Blockchain enables a transparent record that requires no third party to verify. This can be public, like Litecoin’s blockchain. Or, it can be private, like HyperLedger’s Fabric. Hybrid models also exist, combining the best of a private and public blockchain. But the fact that blockchains can be separated from crypto is something important that the FT article dismisses entirely.

Cryptocurrencies are digital assets that are secured by cryptography. These digital assets are almost always built and created on top of a blockchain for transparency, but some of them are privatized like Monero. I won’t deny that there’s been a lot of stigmatism of privacy coins, but regulators have made measured moves to find ways to clamp down on this without affecting transparent cryptocurrencies. 

Smart contracts are programmable agreements for the automation of money and assets. Take, for example, the vending machine concept of the ICO token fundraising model. An investor sends a digital asset, like ether (ETH) on Ethereum, to a smart contract in return for another asset. The FT article is right, the majority of crypto transactions are stablecoins, but that disregards the importance of smart contracts and how they’re creating a new financial system that’s genuinely different from the old.

How the pieces fit

After the foundational technologies — consensus, blockchain, cryptocurrency and smart contracts — the bricks can fit in many ways within crypto infrastructure. It just depends on how developers want to build with these foundational Lego blocks. 

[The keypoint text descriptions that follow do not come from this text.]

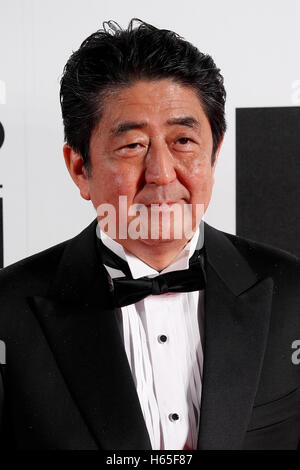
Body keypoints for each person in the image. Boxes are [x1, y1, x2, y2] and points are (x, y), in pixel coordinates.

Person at [0, 18, 300, 451]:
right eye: (132, 145)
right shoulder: (8, 312)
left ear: (214, 153)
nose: (161, 174)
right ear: (79, 168)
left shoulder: (292, 293)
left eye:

Take NFTs. On Ethereum, non-fungible tokens are a special type of cryptocurrency that require the use of a foundational blockchain and a smart contract. On Bitcoin, Ordinal NFTs use the smallest unit of BTC, a satoshi, a foundational blockchain and the order of satoshis from consensus proof-of-work mining. 

Another example: Ethereum’s switch from proof-of-work to proof-of-stake consensus — while certainly not an easy task — is a case of swapping out the foundational blocks. 

Any way that crypto infrastructure is built uses those foundational, sovereign building blocks to holistically create something that is resistant to failure — the very reason why centralized bad actors like SBF can’t take the whole system down with their complete and total narcissistic tendencies. This is because each building block is independent and of its own volition. The bricks are interconnected, but are also independent technologies.

In the end

Many people only see scams, hacks and fraud in the crypto world. And there’s no denying there are fraudulent and untruthful actors swimming around in this space. But crypto’s building blocks — the Legos — keep the system running unflappably. 

The industry did experience a crypto winter in 2022 and 2023. And a thaw is occurring now for a very good reason. Did any of the major foundational technologies — consensus, blockchain, cryptocurrency or smart contracts — stop working for technical reasons during this time? 


When Terra fell, did other stablecoins survive? When Three Arrows Capital collapsed, did the market cease to exist? When FTX imploded, were crypto transactions still flowing in and out of other exchanges? 

The answer for each is a resounding YES.

Terrible actors are indeed a problem. But those people didn’t stop the core tech of the crypto ecosystem to stop working. 

Charlatans will come and go, but the building blocks of this industry — the Legos — will remain.